WEST PALM BEACH, FL. — The oldest synagogue in Palm Beach County, Temple Beth Israel, is being considered again to be designated as a historic place.
It found a forever home in 2012 by moving to Temple Beth El’s campus and located off N. Poinsettia Avenue. It is now Yeckes Family Chapel.
According to the city, a property; even once it’s deemed historic with the land underneath, it does need to have a new designation so that it carries with the new parcel.
“We celebrate our diverse history,” said Friederike Mittner, the West Palm Beach’s historic preservation planner. “Officially register it so that moving forward, if perhaps the tenants change in that location that will continue to protect that history for future generations because any modifications will be required to be approved by the historic preservation board.”
“We’re proud to be part of the history of Palm Beach,” said Rabbi Leonid Feldman, the spiritual leader at Temple Beth El.
Feldman said the old temple was built by a small group of Jewish pioneers who wanted a house of worship back in the 1920s.
“It was begun by 80 families.
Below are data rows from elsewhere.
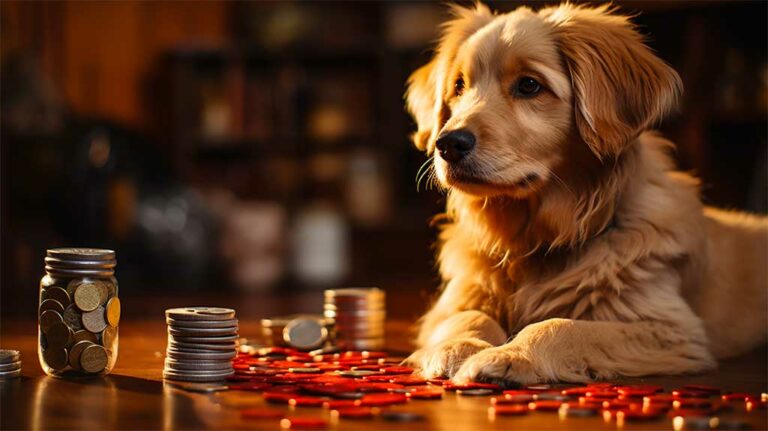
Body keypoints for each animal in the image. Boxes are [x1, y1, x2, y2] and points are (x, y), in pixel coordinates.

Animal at [404, 1, 764, 386]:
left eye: (529, 85)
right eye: (459, 86)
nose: (448, 144)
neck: (534, 239)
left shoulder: (671, 328)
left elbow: (562, 327)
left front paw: (510, 355)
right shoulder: (451, 302)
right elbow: (468, 316)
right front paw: (458, 346)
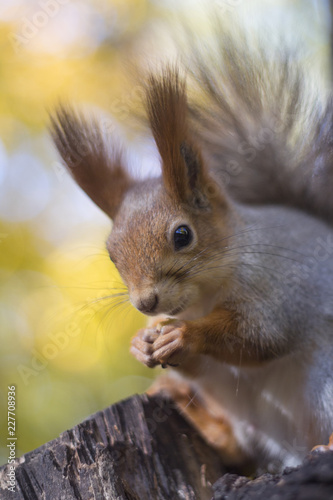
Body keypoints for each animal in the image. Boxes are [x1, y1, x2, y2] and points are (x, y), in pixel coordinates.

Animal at [49, 29, 332, 474]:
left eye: (182, 235)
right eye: (112, 254)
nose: (145, 303)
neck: (204, 298)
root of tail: (296, 446)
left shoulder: (279, 289)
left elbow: (260, 335)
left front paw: (184, 334)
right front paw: (142, 342)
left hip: (326, 383)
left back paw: (327, 445)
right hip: (239, 407)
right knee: (238, 448)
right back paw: (191, 410)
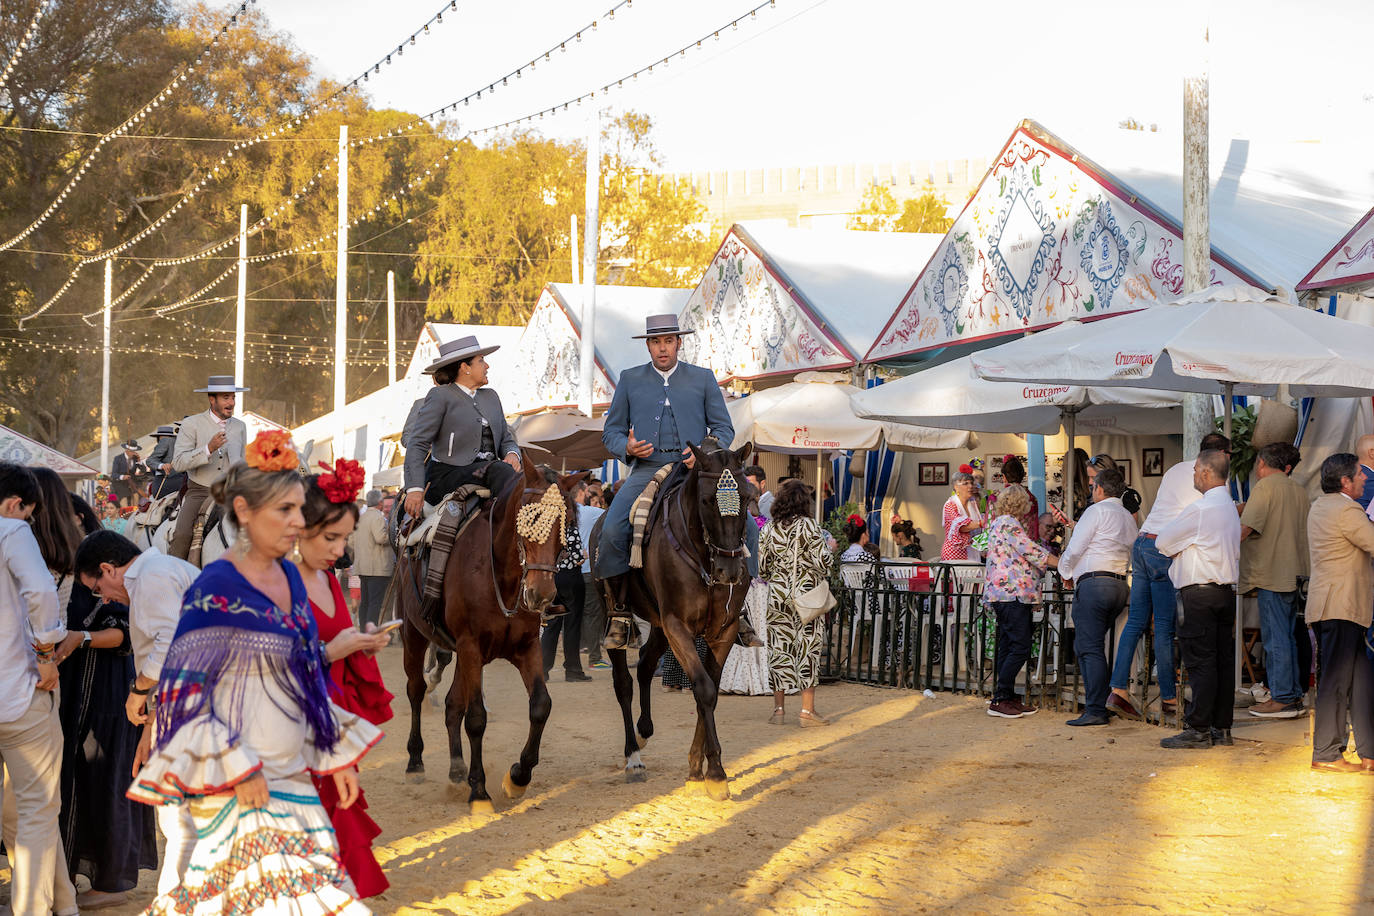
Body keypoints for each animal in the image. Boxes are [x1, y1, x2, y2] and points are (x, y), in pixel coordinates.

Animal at [395, 461, 582, 813]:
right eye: (529, 520)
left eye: (566, 526)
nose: (541, 595)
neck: (504, 577)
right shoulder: (470, 646)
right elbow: (476, 718)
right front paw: (479, 790)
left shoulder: (526, 647)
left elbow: (540, 705)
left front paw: (518, 777)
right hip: (413, 634)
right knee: (416, 690)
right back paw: (415, 761)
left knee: (452, 704)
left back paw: (457, 770)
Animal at [593, 436, 752, 802]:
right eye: (707, 500)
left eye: (748, 496)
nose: (730, 570)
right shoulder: (679, 626)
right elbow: (703, 689)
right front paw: (716, 773)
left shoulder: (723, 631)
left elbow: (709, 693)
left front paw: (696, 767)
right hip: (622, 617)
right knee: (623, 682)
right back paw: (633, 756)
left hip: (659, 625)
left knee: (646, 665)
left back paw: (644, 730)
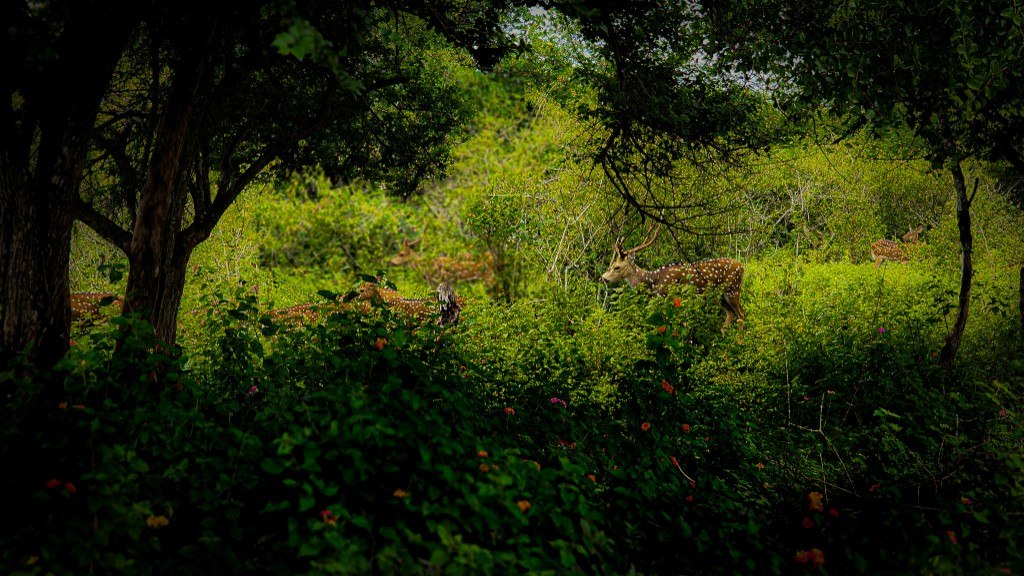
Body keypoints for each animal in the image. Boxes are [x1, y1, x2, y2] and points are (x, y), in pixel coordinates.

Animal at [599, 225, 746, 332]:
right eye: (612, 264)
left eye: (616, 267)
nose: (602, 278)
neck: (653, 282)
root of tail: (742, 266)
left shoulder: (669, 296)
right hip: (719, 296)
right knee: (731, 314)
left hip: (733, 289)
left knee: (741, 313)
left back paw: (739, 343)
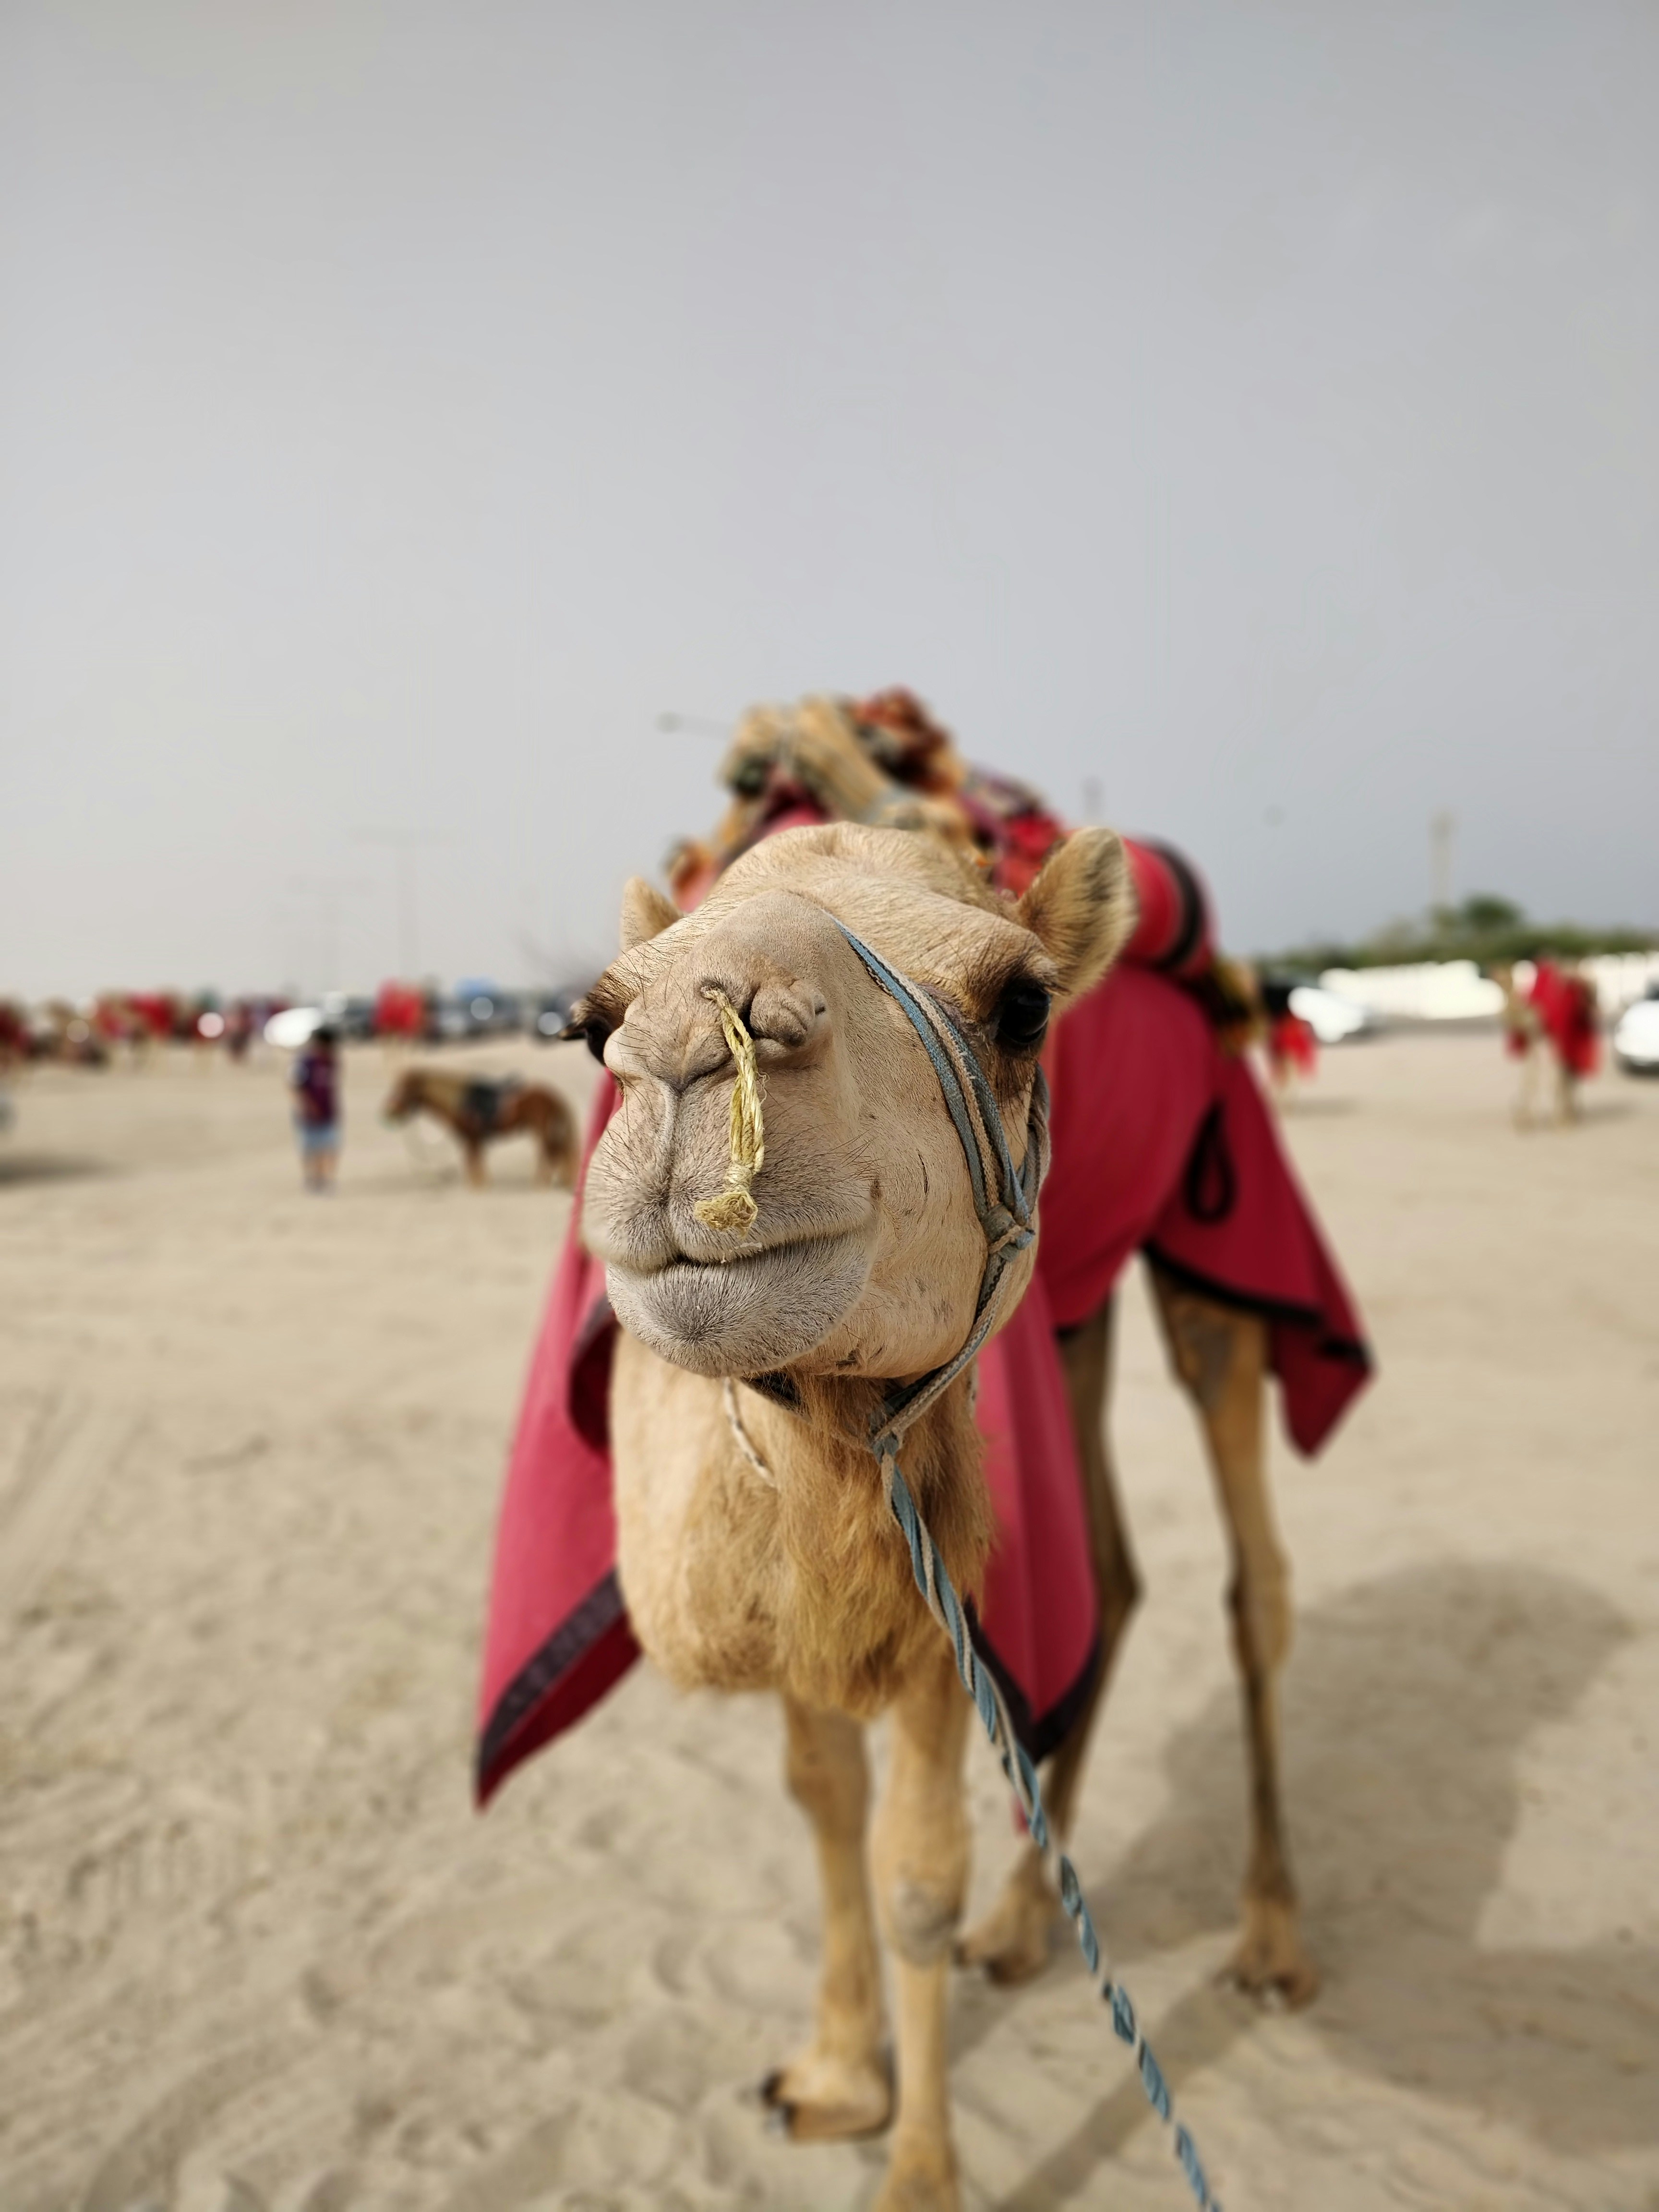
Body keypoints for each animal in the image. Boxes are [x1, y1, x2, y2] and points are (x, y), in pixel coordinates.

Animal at [382, 1068, 577, 1189]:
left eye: (404, 1088)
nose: (389, 1111)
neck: (460, 1103)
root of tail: (552, 1094)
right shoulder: (472, 1139)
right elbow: (474, 1160)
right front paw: (481, 1184)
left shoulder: (472, 1137)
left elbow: (473, 1160)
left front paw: (477, 1186)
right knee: (555, 1152)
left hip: (542, 1132)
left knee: (549, 1153)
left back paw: (541, 1183)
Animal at [571, 817, 1131, 2210]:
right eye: (586, 1024)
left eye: (1025, 1004)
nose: (691, 1036)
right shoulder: (785, 1618)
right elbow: (821, 1799)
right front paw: (832, 2078)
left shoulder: (948, 1615)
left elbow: (918, 1879)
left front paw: (921, 2173)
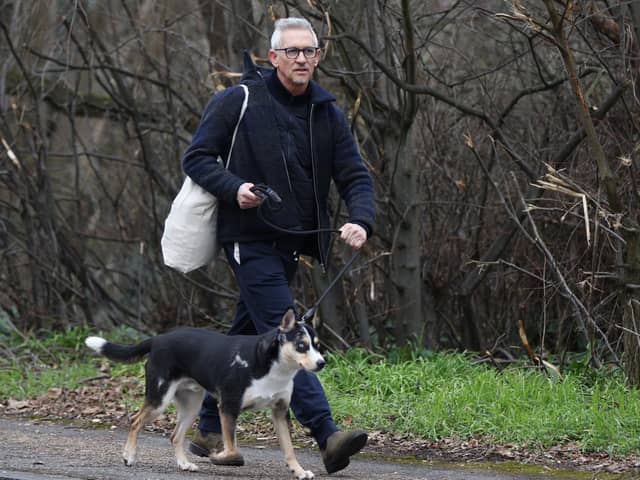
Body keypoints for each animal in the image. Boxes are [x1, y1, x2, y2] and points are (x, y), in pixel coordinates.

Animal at [84, 310, 324, 478]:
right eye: (301, 345)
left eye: (317, 345)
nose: (322, 363)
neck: (272, 366)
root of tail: (158, 338)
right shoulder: (227, 407)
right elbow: (232, 448)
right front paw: (220, 456)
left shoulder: (280, 412)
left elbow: (289, 449)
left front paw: (299, 471)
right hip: (160, 399)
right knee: (135, 421)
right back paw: (129, 456)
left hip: (191, 406)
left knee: (175, 436)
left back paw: (183, 464)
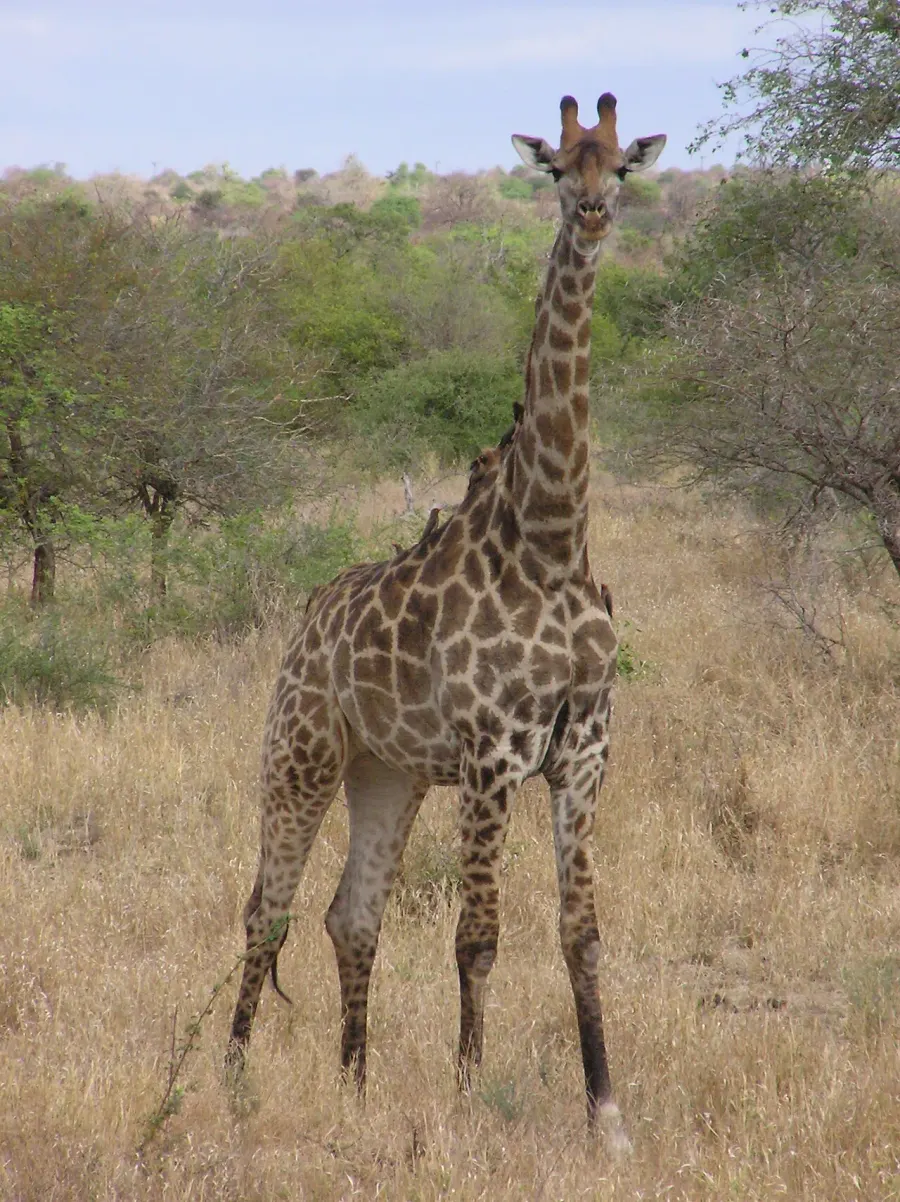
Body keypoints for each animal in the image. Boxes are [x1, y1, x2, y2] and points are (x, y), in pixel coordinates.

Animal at [226, 91, 665, 1146]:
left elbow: (582, 934)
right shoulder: (493, 753)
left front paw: (607, 1114)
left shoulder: (585, 752)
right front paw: (470, 1096)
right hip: (299, 751)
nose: (593, 215)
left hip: (387, 773)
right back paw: (230, 1083)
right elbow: (479, 937)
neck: (551, 540)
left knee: (351, 914)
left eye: (622, 166)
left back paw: (353, 1088)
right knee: (266, 907)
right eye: (557, 168)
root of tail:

That is what we researched. There were 80 families that put together the money,” said Feldman.
After the first World War, the Byzantine Revival style was popular among structures. The dome over the portico at Temple Beth Israel references that.
“There are some Greek elements there. Original ceiling and original floor. It’s incredible,” said Feldman.
A sentiment that both the Temple Beth El and the city want future generations to experience.
“A hundred years from now, they’ll be able to cherish it,” said Mittner.
A first public hearing and reading took place this week and a second one is scheduled next month before the city commission makes a final vote.
On January 26, 2021, the Historic Preservation Board (7-0) recommended to designate Temple Beth Israel on the West Palm Beach Register of Historic Places.
According to the city of West Palm Beach, the founding members of Beth Israel were prominent businessmen and civic leaders in West Palm Beach.
Max Sirkin was instrumental in forming the temple and was selected to be its first president.
He had emigrated from Russia as a young man, settling first in Connecticut and then in Atlanta.
He relocated to West Palm Beach in 1896 and went into partnership with his father-in-law as proprietors of a men’s furnishing store.
Sirkin was active throughout the state of Florida in fraternal circles and was a Mason, Elk, and a member of the Shrine and International Order of Odd Fellows. He served as City Councilman and in other offices before his death in 1933.
Joseph Mendal served on the City’s Planning Commission and in 1923-24, was Mayor of West Palm Beach.
He was also active in welfare circles. In 1928, a United Jewish Welfare Board was formed at a meeting of Beth Israel and the Beth El congregations. Mendal was named president of the Board.
The following year he was elected president of City Welfare Federation.
The third member of the building committee, Julius Lax, was president and manager of the Palm Beach Plumbing and Supply Company.